There is no doubt that timber framing offers stability and strength. However, it can be quite costly and labor intensive. It is also usually not a one-person do-it-yourself kind of project because manpower is necessary. For those who want to achieve the same quality, modified post and beam frame is a great idea. This method is more lightweight and the joinery consists mainly of cleats and fasteners. The concept is that the boards wrap skeleton posts. To create beams, scrap-end blocking is utilized. This method is quite simple, less costly and perhaps a good alternative to timber framing.

A sturdy foundation is essential to ensure lateral stability. The posts should be erected about 10’ apart in a grid. Important elements involve choosing the right dimension boards for the beams, deciding on height of the beams and proper attachment of the cleats to the posts. Following a framing pattern is very important in completing the project as well as using the proper dimensions and making the right measurements.

With the right DIY instructions and knowledge in building techniques, modified post and beam frame can be an excellent alternative to timber framing.

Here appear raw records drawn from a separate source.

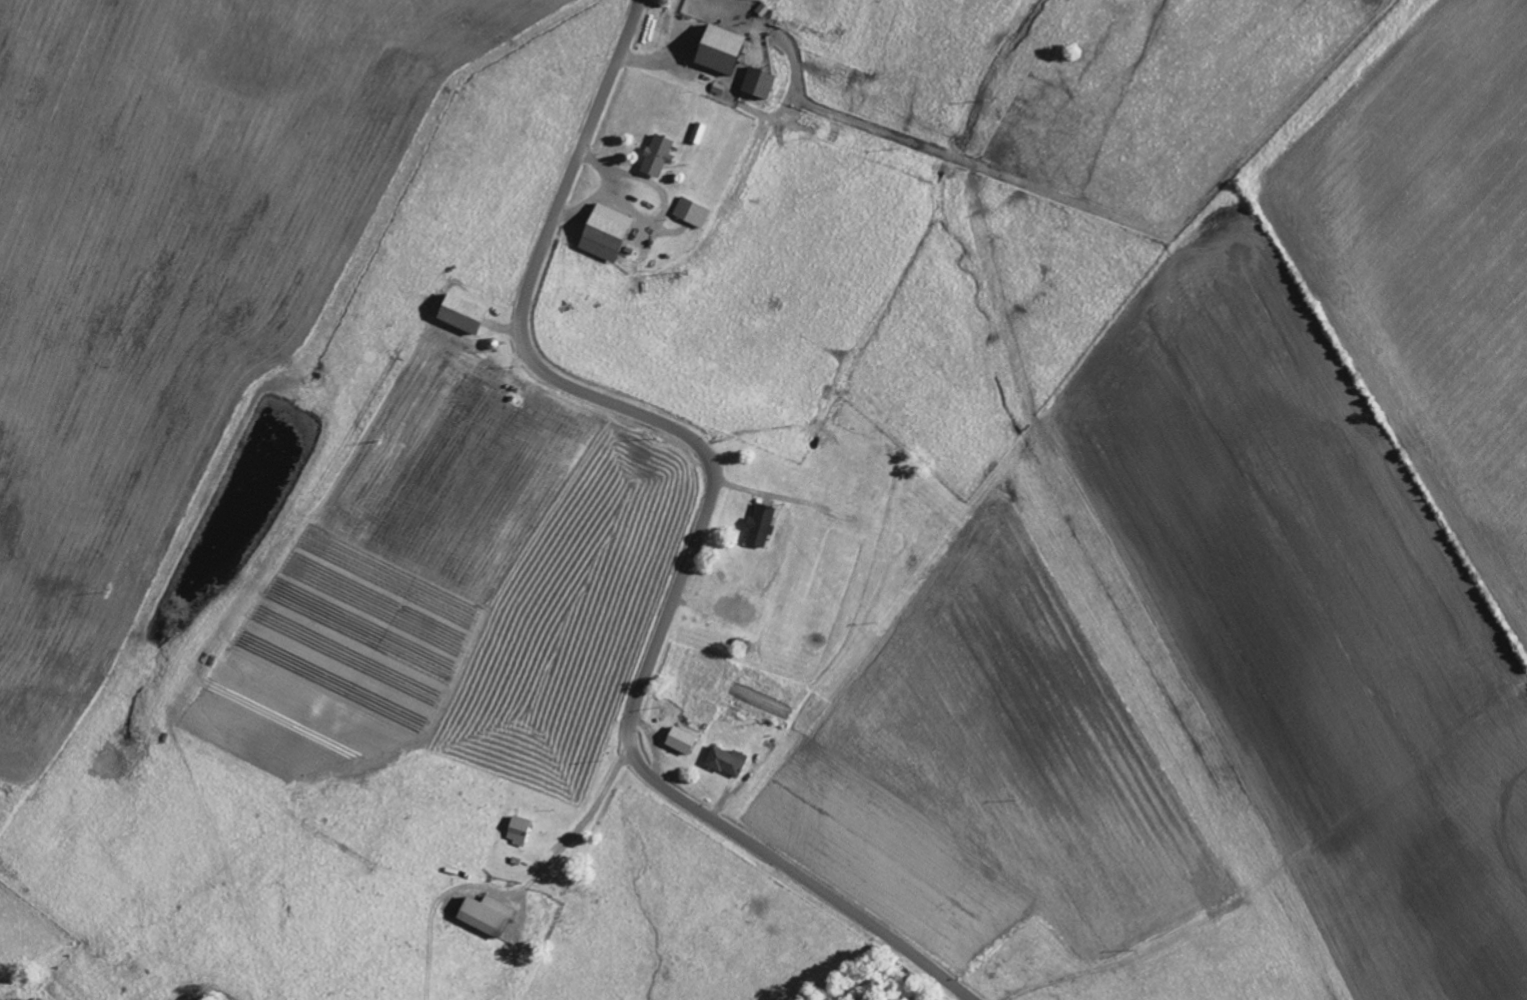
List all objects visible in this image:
building: (726, 50)
building: (762, 83)
building: (700, 133)
building: (660, 156)
building: (694, 213)
building: (609, 233)
building: (466, 314)
building: (763, 526)
road: (701, 527)
building: (684, 741)
building: (729, 762)
building: (521, 831)
building: (491, 916)

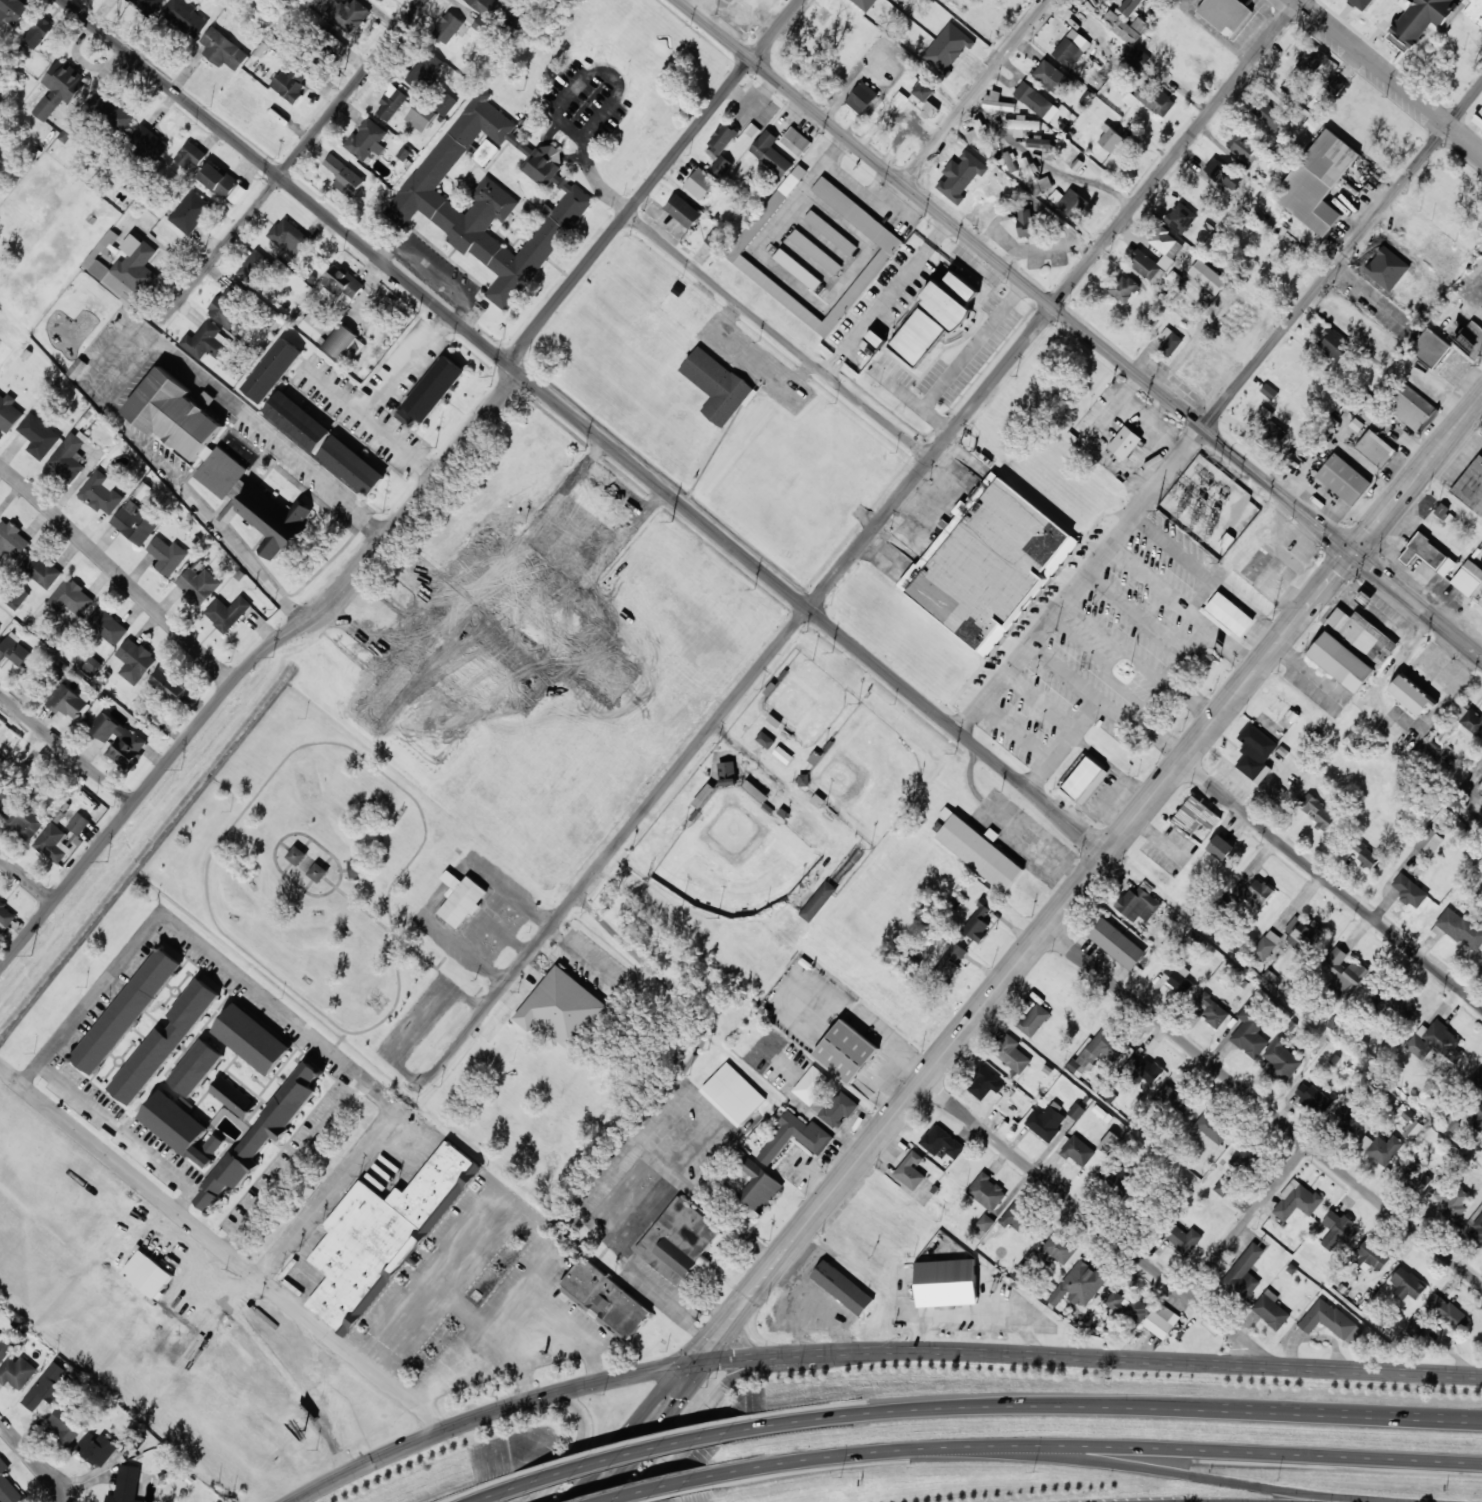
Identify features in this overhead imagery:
building: (382, 0)
building: (1364, 3)
building: (149, 5)
building: (1129, 5)
building: (486, 6)
building: (12, 10)
building: (1475, 11)
building: (348, 13)
building: (1225, 14)
building: (186, 16)
building: (1417, 20)
building: (481, 24)
building: (1126, 26)
building: (448, 27)
building: (38, 32)
building: (1071, 48)
building: (223, 49)
building: (1137, 58)
building: (1311, 60)
building: (425, 70)
road: (1388, 76)
building: (1052, 77)
building: (290, 81)
building: (1333, 83)
building: (60, 88)
building: (923, 90)
road: (976, 91)
building: (862, 97)
building: (1156, 98)
building: (998, 101)
building: (1036, 101)
building: (391, 103)
building: (446, 103)
building: (111, 110)
building: (929, 110)
building: (1268, 114)
building: (420, 116)
building: (1478, 118)
building: (1022, 125)
building: (980, 136)
building: (366, 140)
building: (1111, 140)
building: (796, 141)
building: (149, 142)
building: (1043, 146)
building: (722, 147)
building: (1244, 147)
road: (1177, 152)
building: (770, 153)
building: (191, 156)
building: (1009, 160)
road: (291, 162)
building: (1223, 173)
building: (344, 176)
building: (219, 180)
road: (654, 180)
building: (1039, 180)
building: (1317, 182)
building: (700, 183)
building: (238, 193)
building: (494, 196)
building: (1072, 203)
building: (683, 211)
building: (190, 212)
building: (1180, 217)
building: (1026, 222)
building: (830, 232)
building: (288, 234)
building: (716, 239)
building: (1165, 245)
building: (1404, 249)
building: (886, 250)
building: (815, 251)
road: (1342, 257)
building: (1392, 265)
building: (123, 266)
building: (253, 266)
building: (1146, 267)
building: (797, 269)
building: (1208, 276)
building: (342, 285)
building: (1124, 288)
building: (1422, 292)
building: (229, 302)
building: (935, 317)
building: (313, 326)
road: (1080, 328)
road: (779, 335)
building: (875, 338)
building: (1471, 339)
building: (206, 341)
building: (1169, 341)
building: (343, 342)
building: (1333, 343)
building: (1430, 348)
building: (272, 370)
building: (716, 385)
building: (434, 388)
road: (1481, 394)
building: (1410, 406)
building: (9, 413)
building: (298, 420)
road: (587, 426)
building: (1267, 429)
building: (188, 430)
building: (38, 436)
building: (1125, 442)
building: (1376, 448)
building: (70, 455)
building: (352, 465)
building: (1343, 478)
building: (1471, 486)
building: (101, 492)
power substation: (1208, 505)
building: (274, 519)
building: (135, 522)
building: (12, 539)
building: (1428, 554)
building: (167, 555)
building: (989, 564)
building: (40, 570)
road: (117, 572)
building: (1468, 577)
building: (198, 585)
building: (17, 598)
building: (71, 598)
building: (1364, 598)
building: (227, 612)
building: (1230, 613)
building: (107, 625)
building: (548, 625)
building: (0, 627)
building: (1362, 635)
building: (13, 649)
building: (135, 660)
building: (1342, 661)
road: (253, 662)
building: (91, 666)
building: (604, 673)
building: (169, 683)
building: (1411, 694)
building: (68, 702)
building: (1464, 719)
building: (765, 739)
building: (118, 740)
road: (67, 748)
building: (1255, 750)
building: (783, 754)
building: (727, 773)
building: (1263, 775)
road: (267, 778)
building: (1085, 780)
building: (755, 791)
road: (659, 793)
building: (704, 795)
building: (5, 798)
building: (1317, 811)
building: (1195, 816)
building: (26, 820)
building: (78, 822)
building: (1428, 842)
building: (52, 843)
building: (1220, 847)
building: (978, 849)
building: (1365, 853)
building: (296, 855)
building: (353, 869)
building: (318, 872)
road: (27, 878)
road: (1333, 883)
building: (1409, 890)
building: (1251, 892)
building: (461, 898)
building: (818, 900)
building: (1138, 903)
building: (5, 917)
building: (978, 922)
building: (1458, 928)
building: (1303, 933)
road: (202, 942)
building: (1116, 942)
building: (1266, 945)
road: (1033, 947)
building: (951, 959)
building: (1481, 962)
building: (1345, 972)
building: (1178, 977)
building: (1394, 1002)
building: (562, 1008)
building: (127, 1010)
building: (1213, 1010)
building: (1033, 1019)
building: (1250, 1032)
building: (251, 1039)
building: (1433, 1040)
building: (163, 1043)
building: (1103, 1050)
building: (846, 1051)
building: (1011, 1053)
building: (1282, 1061)
building: (196, 1067)
building: (1147, 1070)
building: (1477, 1079)
building: (812, 1084)
building: (991, 1087)
building: (733, 1094)
building: (1313, 1096)
building: (232, 1097)
building: (1178, 1097)
road: (1264, 1107)
building: (835, 1109)
building: (1075, 1110)
building: (1475, 1114)
building: (1348, 1117)
building: (1046, 1121)
building: (271, 1122)
building: (177, 1126)
building: (1211, 1127)
building: (1412, 1129)
building: (795, 1137)
road: (133, 1141)
building: (941, 1141)
building: (1108, 1141)
building: (213, 1144)
building: (1382, 1148)
building: (1078, 1151)
road: (301, 1170)
building: (910, 1170)
building: (1416, 1175)
building: (757, 1184)
building: (1225, 1184)
building: (987, 1191)
building: (1296, 1200)
building: (1018, 1217)
road: (1247, 1218)
road: (1099, 1223)
building: (1338, 1229)
building: (1478, 1230)
building: (381, 1237)
building: (1184, 1238)
building: (678, 1240)
building: (1059, 1247)
road: (222, 1248)
building: (1371, 1254)
building: (1244, 1272)
building: (148, 1273)
building: (946, 1282)
building: (1080, 1284)
building: (1407, 1284)
building: (842, 1287)
building: (606, 1297)
building: (1128, 1307)
building: (1270, 1309)
building: (1447, 1311)
building: (1161, 1320)
building: (1330, 1320)
building: (1418, 1327)
building: (4, 1348)
road: (878, 1350)
building: (17, 1371)
building: (46, 1387)
road: (717, 1403)
road: (1113, 1406)
building: (65, 1425)
building: (97, 1447)
road: (577, 1448)
road: (1096, 1451)
road: (608, 1459)
road: (35, 1465)
road: (1175, 1473)
building: (126, 1484)
building: (8, 1486)
road: (665, 1488)

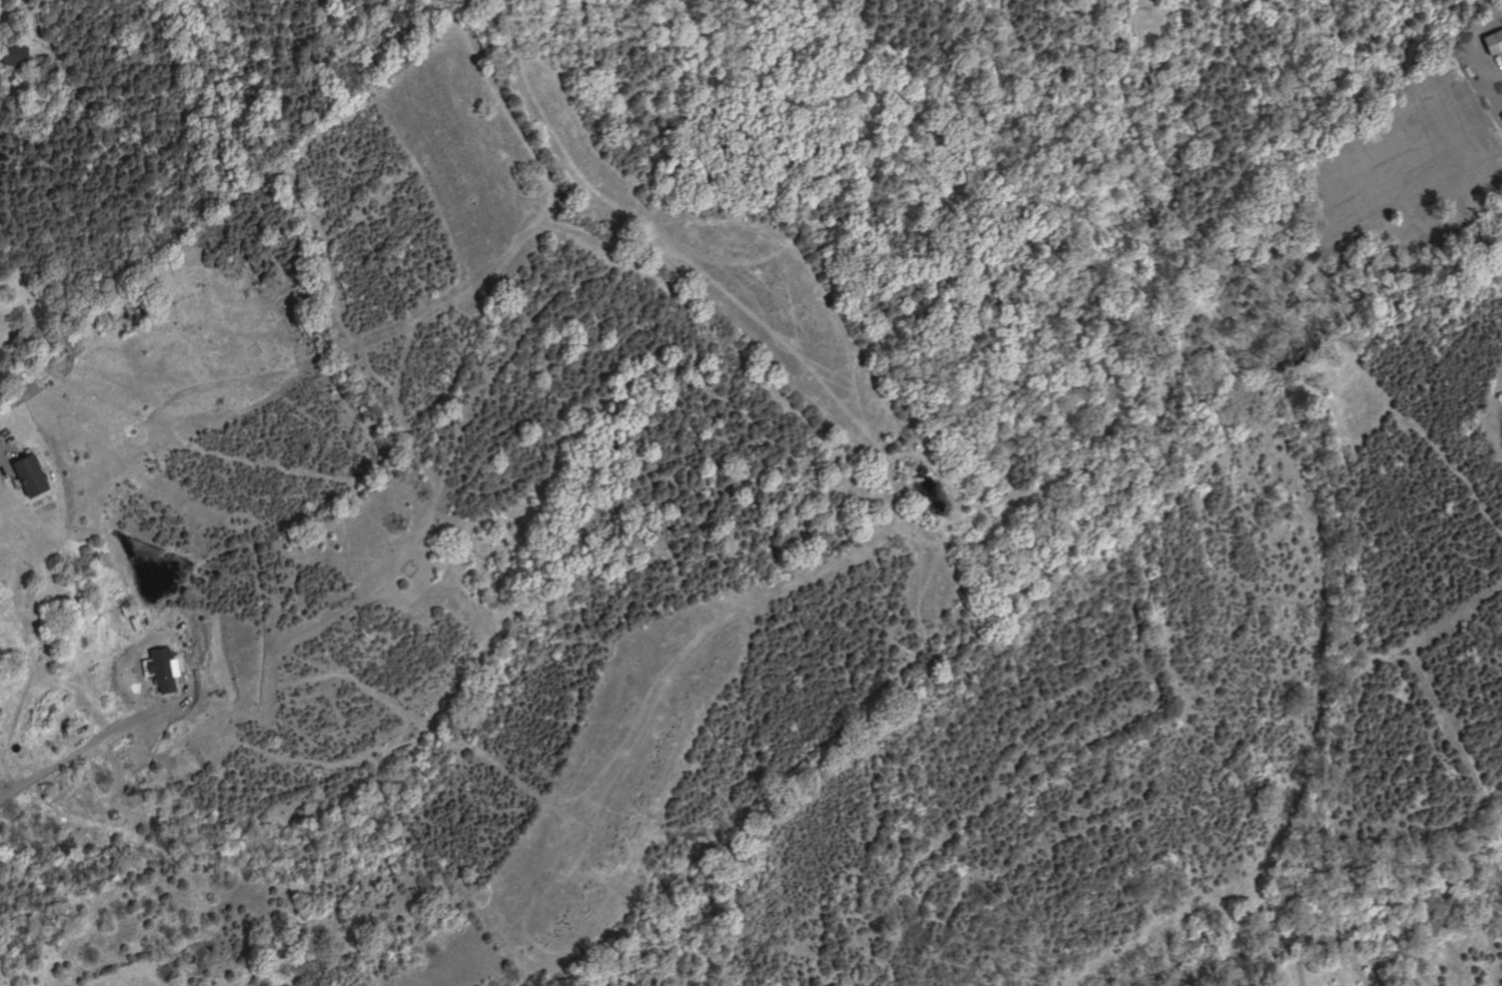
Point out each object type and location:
building: (1495, 41)
road: (1469, 46)
building: (16, 54)
building: (1500, 117)
building: (1078, 158)
road: (5, 463)
building: (32, 475)
building: (127, 610)
building: (163, 669)
road: (117, 729)

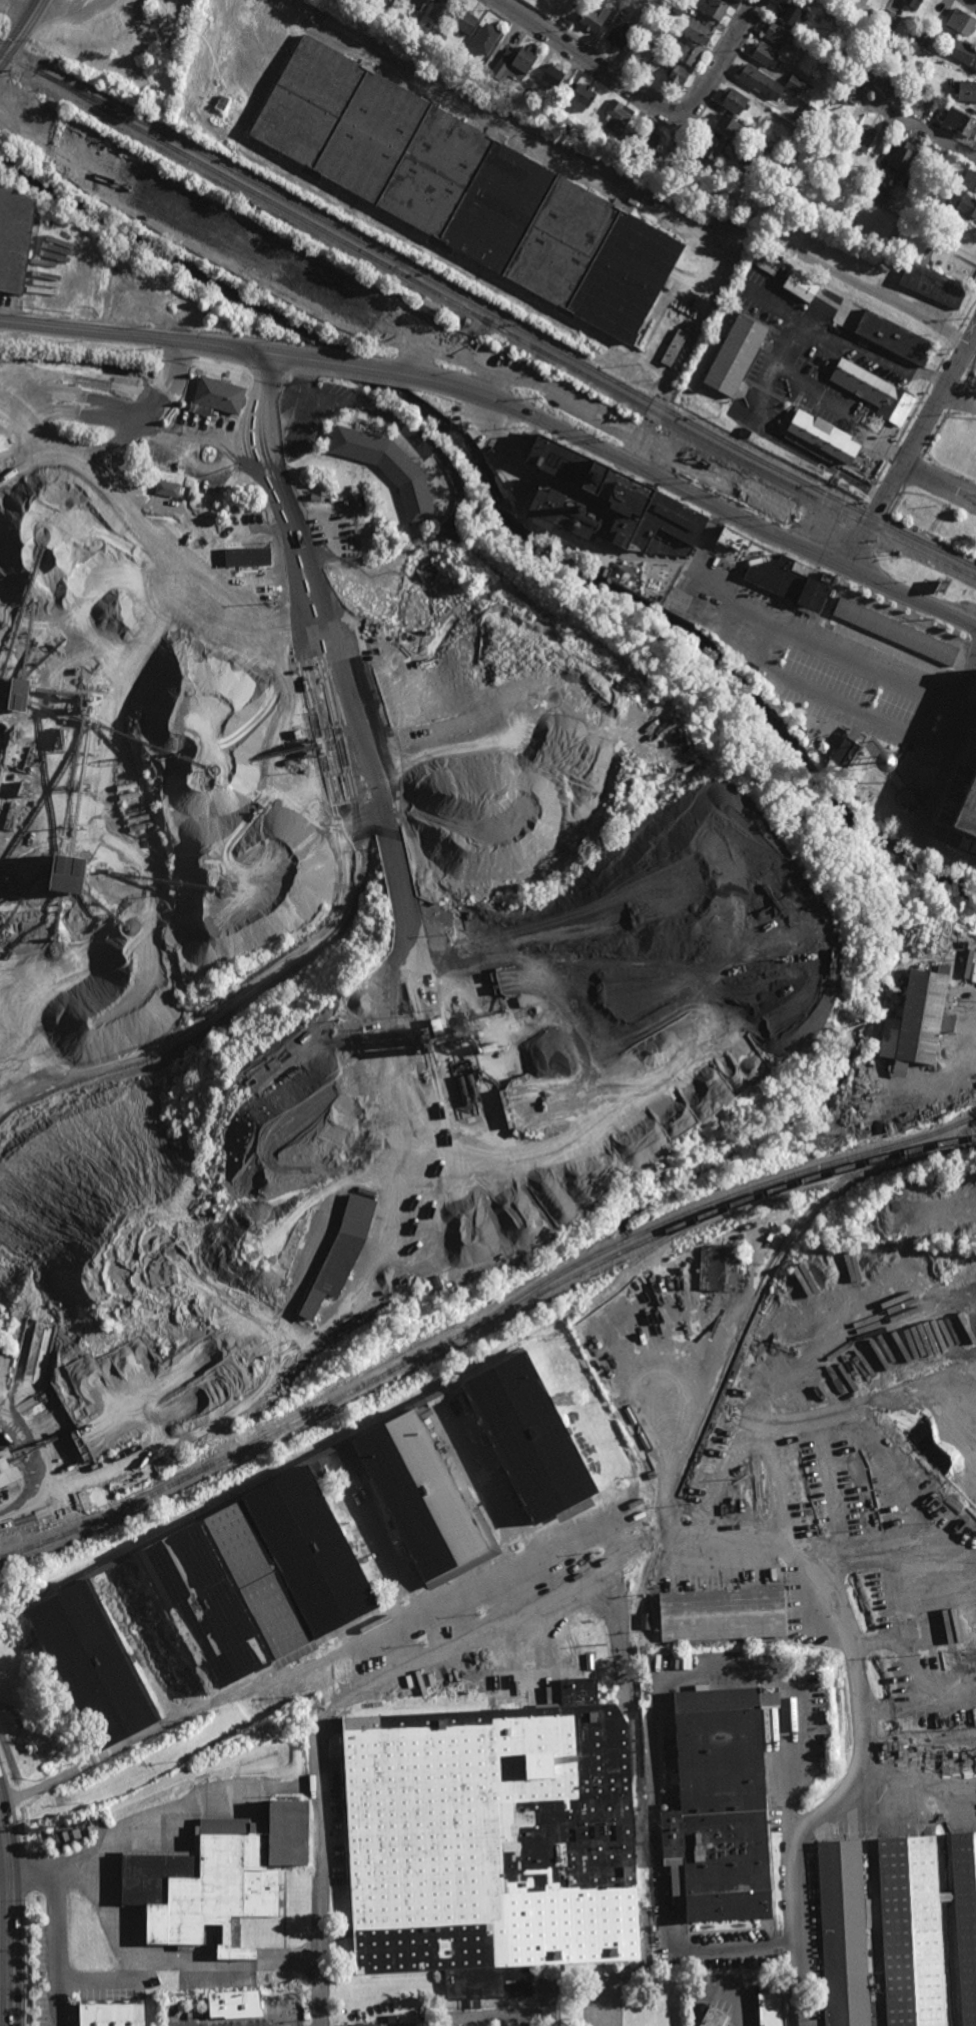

How to Build a Modified Post and Beam Frame

1.Work with sturdy foundation like a pole foundation wherein posts are buried in the ground about 4’.
2.Construct posts about 10’ apart in a grid. If there is existing old structure, just remove rotten members.
3.Brace newly erected posts once they are plumb. Straighten them using ropes.
4.Use correct dimension boards for the beams depending on the distance between posts. Posts that are 10’ apart, 2×12 is typical measurement without vertical support.
5.Accurately measure distance on each post that will serve as the beam height.
6.Attach 2×6 cleats to posts vertically. For freestanding pole foundation, length of the cleats should be 2’ to 3’. The cleats serve as spot to set the large-dimensioned horizontal boards before fastening them and help in carrying the weight of the beams.
7.Raise the first horizontal board for the beam. Using a rope, raise the board if placement of the beam is high or if the board is heavy.
8.Fasten the boards using a combination of big nails and long screws (3”)
9.Repeat on the other side of the posts. Two more cleats and another horizontal board.
10.Support the beam using studs especially if there is perimeter stem wall. Notch out the top of the studs to interlock with the boards in the beams.
11.Continue framing around the corner using cleats, parallel boards for beams and doubled studs as needed. Follow the framing pattern through the perimeter.
12.Run 2×6 bracing in the opposite direction of beams.
13.Put X-frame over garage or barn doors to hold the weight.
14.Continue pattern of cleats, beams and blocking until the structure is stable.
15.When the frame is done, install the joists.